__WHAT YOU NEED TO DO__:
In the copy you make, keep each entry exactly as it is and leave out all images.

┏━━

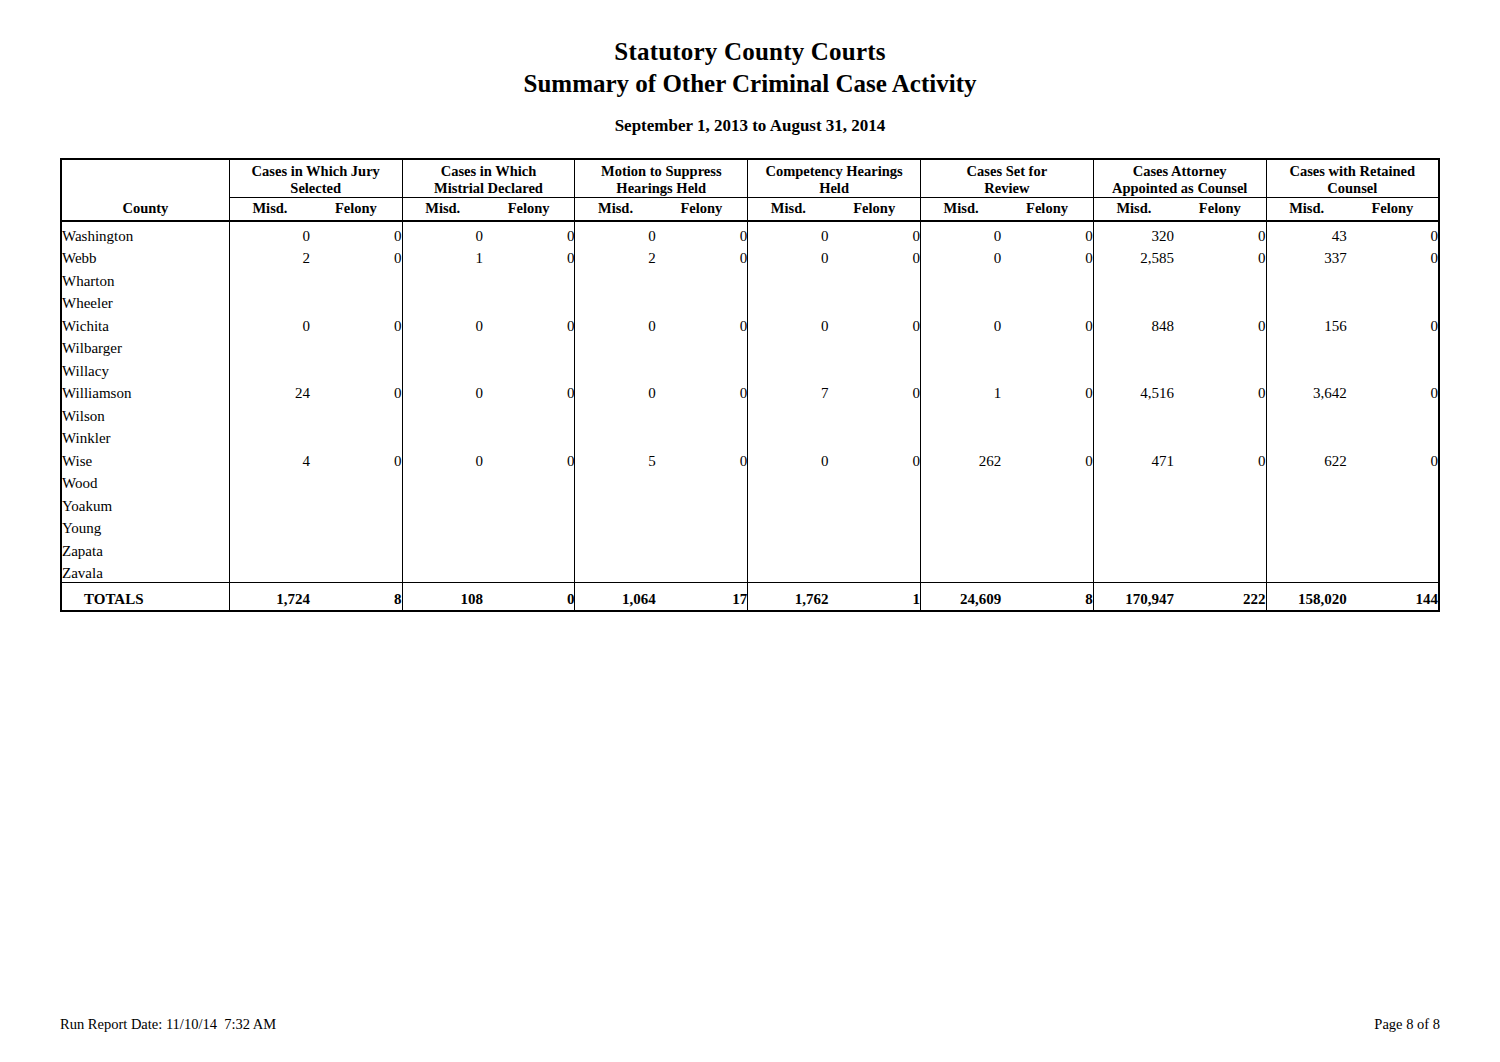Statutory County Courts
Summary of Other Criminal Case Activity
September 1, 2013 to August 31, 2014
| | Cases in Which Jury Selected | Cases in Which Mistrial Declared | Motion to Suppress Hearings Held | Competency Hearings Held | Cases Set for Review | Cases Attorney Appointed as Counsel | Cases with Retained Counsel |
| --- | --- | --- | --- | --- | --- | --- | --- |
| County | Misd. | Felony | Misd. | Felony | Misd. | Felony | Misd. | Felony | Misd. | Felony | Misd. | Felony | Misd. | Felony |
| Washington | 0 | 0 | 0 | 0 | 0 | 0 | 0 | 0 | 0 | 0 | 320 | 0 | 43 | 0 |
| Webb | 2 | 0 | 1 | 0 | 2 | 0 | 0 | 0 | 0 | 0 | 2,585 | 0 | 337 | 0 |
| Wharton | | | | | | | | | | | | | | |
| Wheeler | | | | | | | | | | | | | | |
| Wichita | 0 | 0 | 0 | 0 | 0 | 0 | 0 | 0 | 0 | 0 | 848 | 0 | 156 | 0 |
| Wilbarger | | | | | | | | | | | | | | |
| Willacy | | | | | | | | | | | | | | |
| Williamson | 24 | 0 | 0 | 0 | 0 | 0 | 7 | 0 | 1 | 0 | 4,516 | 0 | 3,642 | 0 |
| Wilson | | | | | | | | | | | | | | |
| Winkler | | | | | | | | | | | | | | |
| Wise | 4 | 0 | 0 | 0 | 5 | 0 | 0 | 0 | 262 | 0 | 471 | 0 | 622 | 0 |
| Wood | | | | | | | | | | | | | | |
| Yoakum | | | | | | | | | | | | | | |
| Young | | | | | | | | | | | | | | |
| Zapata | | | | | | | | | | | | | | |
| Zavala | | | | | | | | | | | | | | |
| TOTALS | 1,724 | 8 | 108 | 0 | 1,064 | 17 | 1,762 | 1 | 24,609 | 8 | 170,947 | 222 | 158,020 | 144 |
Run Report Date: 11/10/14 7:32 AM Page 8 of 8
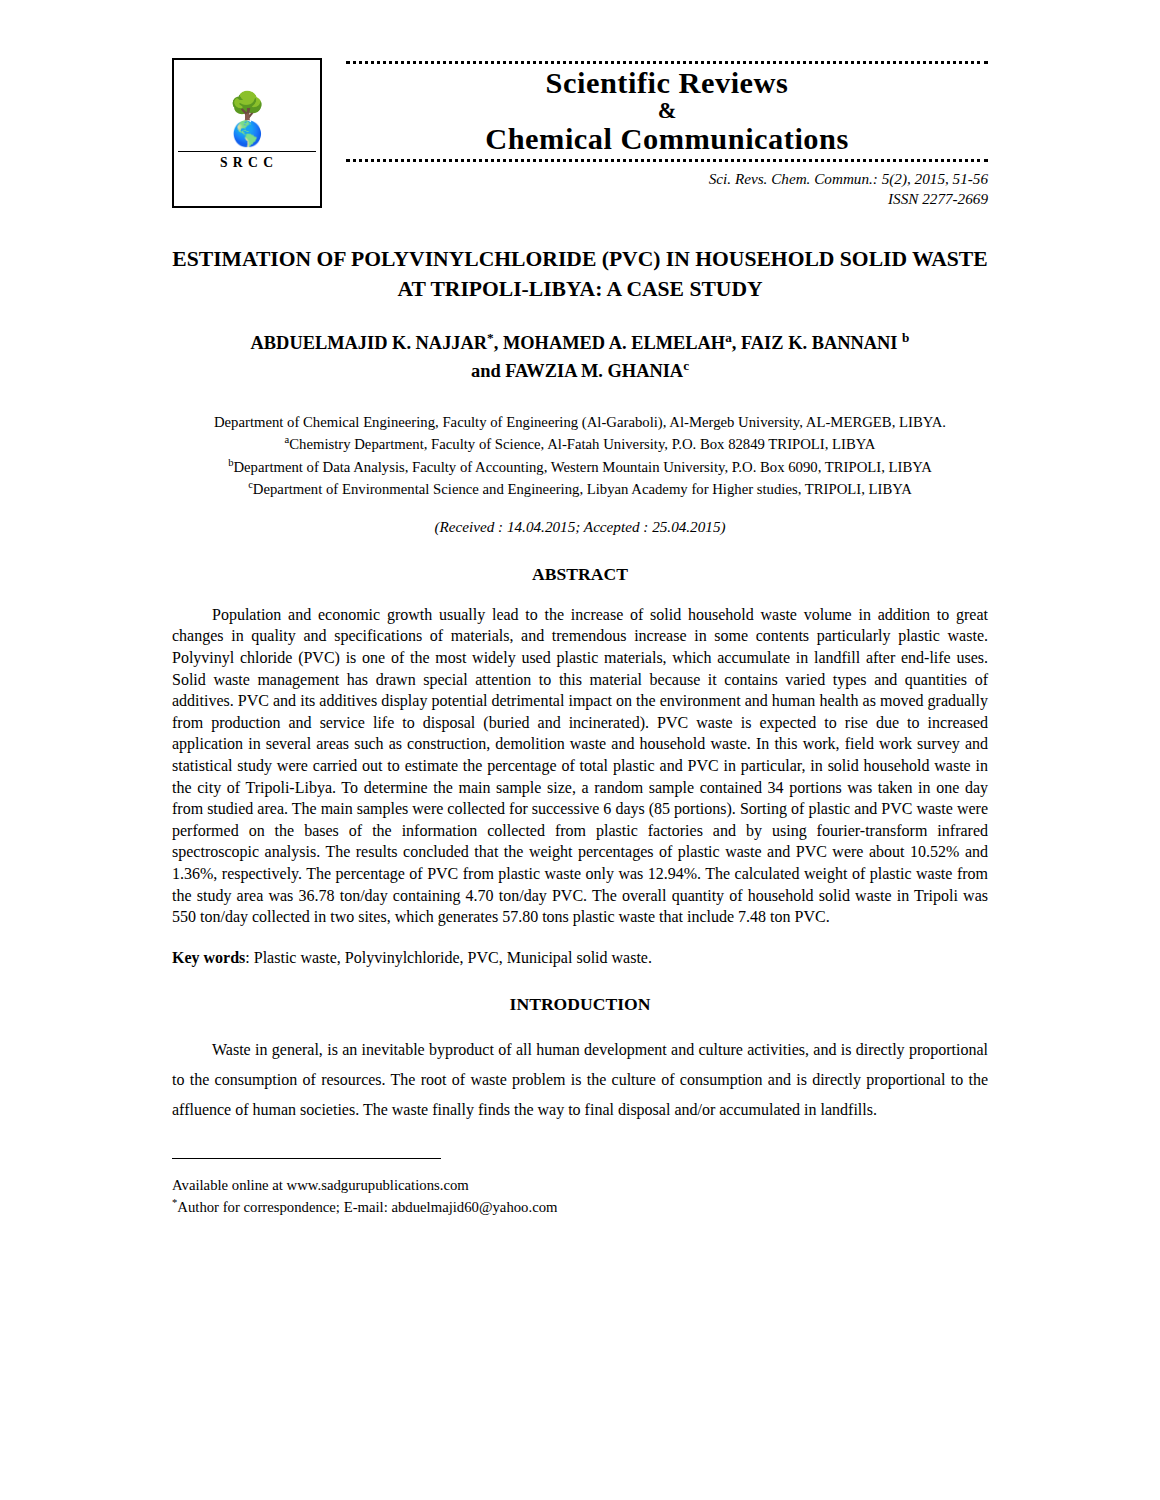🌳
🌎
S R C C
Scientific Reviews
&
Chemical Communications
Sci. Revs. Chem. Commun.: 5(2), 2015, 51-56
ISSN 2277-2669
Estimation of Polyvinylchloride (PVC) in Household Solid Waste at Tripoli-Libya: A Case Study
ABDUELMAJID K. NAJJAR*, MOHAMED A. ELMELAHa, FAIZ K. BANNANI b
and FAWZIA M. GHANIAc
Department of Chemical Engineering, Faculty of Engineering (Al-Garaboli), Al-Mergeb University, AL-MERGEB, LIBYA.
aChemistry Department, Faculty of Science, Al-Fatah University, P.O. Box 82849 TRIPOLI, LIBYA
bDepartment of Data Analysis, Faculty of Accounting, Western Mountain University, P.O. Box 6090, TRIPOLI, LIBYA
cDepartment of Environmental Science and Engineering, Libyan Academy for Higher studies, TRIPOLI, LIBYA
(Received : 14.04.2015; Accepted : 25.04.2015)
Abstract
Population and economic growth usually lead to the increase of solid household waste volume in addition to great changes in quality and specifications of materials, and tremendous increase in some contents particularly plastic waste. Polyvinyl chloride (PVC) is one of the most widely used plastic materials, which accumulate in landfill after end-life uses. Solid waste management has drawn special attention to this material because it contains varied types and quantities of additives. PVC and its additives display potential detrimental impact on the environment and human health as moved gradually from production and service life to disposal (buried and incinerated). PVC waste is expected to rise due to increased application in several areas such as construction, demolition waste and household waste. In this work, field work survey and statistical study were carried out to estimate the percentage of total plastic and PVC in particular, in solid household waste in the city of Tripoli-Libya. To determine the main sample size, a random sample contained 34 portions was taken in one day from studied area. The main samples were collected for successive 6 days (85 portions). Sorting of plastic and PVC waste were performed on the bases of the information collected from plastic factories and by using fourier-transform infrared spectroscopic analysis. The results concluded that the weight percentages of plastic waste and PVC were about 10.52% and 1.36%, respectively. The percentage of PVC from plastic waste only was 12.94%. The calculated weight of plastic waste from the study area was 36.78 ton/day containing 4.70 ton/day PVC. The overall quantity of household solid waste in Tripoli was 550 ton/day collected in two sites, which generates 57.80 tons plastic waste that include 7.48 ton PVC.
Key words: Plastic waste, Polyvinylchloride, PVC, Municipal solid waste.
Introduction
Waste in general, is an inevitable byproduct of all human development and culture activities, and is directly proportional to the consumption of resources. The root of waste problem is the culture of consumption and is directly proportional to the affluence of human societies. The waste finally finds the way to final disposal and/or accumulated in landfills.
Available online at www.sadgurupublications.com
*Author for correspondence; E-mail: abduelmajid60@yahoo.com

┗━━

__THE ANSWER__:
Statutory County Courts
Summary of Other Criminal Case Activity
September 1, 2013 to August 31, 2014
| | Cases in Which Jury Selected | Cases in Which Mistrial Declared | Motion to Suppress Hearings Held | Competency Hearings Held | Cases Set for Review | Cases Attorney Appointed as Counsel | Cases with Retained Counsel |
| --- | --- | --- | --- | --- | --- | --- | --- |
| County | Misd. | Felony | Misd. | Felony | Misd. | Felony | Misd. | Felony | Misd. | Felony | Misd. | Felony | Misd. | Felony |
| Washington | 0 | 0 | 0 | 0 | 0 | 0 | 0 | 0 | 0 | 0 | 320 | 0 | 43 | 0 |
| Webb | 2 | 0 | 1 | 0 | 2 | 0 | 0 | 0 | 0 | 0 | 2,585 | 0 | 337 | 0 |
| Wharton | | | | | | | | | | | | | | |
| Wheeler | | | | | | | | | | | | | | |
| Wichita | 0 | 0 | 0 | 0 | 0 | 0 | 0 | 0 | 0 | 0 | 848 | 0 | 156 | 0 |
| Wilbarger | | | | | | | | | | | | | | |
| Willacy | | | | | | | | | | | | | | |
| Williamson | 24 | 0 | 0 | 0 | 0 | 0 | 7 | 0 | 1 | 0 | 4,516 | 0 | 3,642 | 0 |
| Wilson | | | | | | | | | | | | | | |
| Winkler | | | | | | | | | | | | | | |
| Wise | 4 | 0 | 0 | 0 | 5 | 0 | 0 | 0 | 262 | 0 | 471 | 0 | 622 | 0 |
| Wood | | | | | | | | | | | | | | |
| Yoakum | | | | | | | | | | | | | | |
| Young | | | | | | | | | | | | | | |
| Zapata | | | | | | | | | | | | | | |
| Zavala | | | | | | | | | | | | | | |
| TOTALS | 1,724 | 8 | 108 | 0 | 1,064 | 17 | 1,762 | 1 | 24,609 | 8 | 170,947 | 222 | 158,020 | 144 |
Run Report Date: 11/10/14 7:32 AM Page 8 of 8
🌳
🌎
S R C C
Scientific Reviews
&
Chemical Communications
Sci. Revs. Chem. Commun.: 5(2), 2015, 51-56
ISSN 2277-2669
Estimation of Polyvinylchloride (PVC) in Household Solid Waste at Tripoli-Libya: A Case Study
ABDUELMAJID K. NAJJAR*, MOHAMED A. ELMELAHa, FAIZ K. BANNANI b
and FAWZIA M. GHANIAc
Department of Chemical Engineering, Faculty of Engineering (Al-Garaboli), Al-Mergeb University, AL-MERGEB, LIBYA.
aChemistry Department, Faculty of Science, Al-Fatah University, P.O. Box 82849 TRIPOLI, LIBYA
bDepartment of Data Analysis, Faculty of Accounting, Western Mountain University, P.O. Box 6090, TRIPOLI, LIBYA
cDepartment of Environmental Science and Engineering, Libyan Academy for Higher studies, TRIPOLI, LIBYA
(Received : 14.04.2015; Accepted : 25.04.2015)
Abstract
Population and economic growth usually lead to the increase of solid household waste volume in addition to great changes in quality and specifications of materials, and tremendous increase in some contents particularly plastic waste. Polyvinyl chloride (PVC) is one of the most widely used plastic materials, which accumulate in landfill after end-life uses. Solid waste management has drawn special attention to this material because it contains varied types and quantities of additives. PVC and its additives display potential detrimental impact on the environment and human health as moved gradually from production and service life to disposal (buried and incinerated). PVC waste is expected to rise due to increased application in several areas such as construction, demolition waste and household waste. In this work, field work survey and statistical study were carried out to estimate the percentage of total plastic and PVC in particular, in solid household waste in the city of Tripoli-Libya. To determine the main sample size, a random sample contained 34 portions was taken in one day from studied area. The main samples were collected for successive 6 days (85 portions). Sorting of plastic and PVC waste were performed on the bases of the information collected from plastic factories and by using fourier-transform infrared spectroscopic analysis. The results concluded that the weight percentages of plastic waste and PVC were about 10.52% and 1.36%, respectively. The percentage of PVC from plastic waste only was 12.94%. The calculated weight of plastic waste from the study area was 36.78 ton/day containing 4.70 ton/day PVC. The overall quantity of household solid waste in Tripoli was 550 ton/day collected in two sites, which generates 57.80 tons plastic waste that include 7.48 ton PVC.
Key words: Plastic waste, Polyvinylchloride, PVC, Municipal solid waste.
Introduction
Waste in general, is an inevitable byproduct of all human development and culture activities, and is directly proportional to the consumption of resources. The root of waste problem is the culture of consumption and is directly proportional to the affluence of human societies. The waste finally finds the way to final disposal and/or accumulated in landfills.
Available online at www.sadgurupublications.com
*Author for correspondence; E-mail: abduelmajid60@yahoo.com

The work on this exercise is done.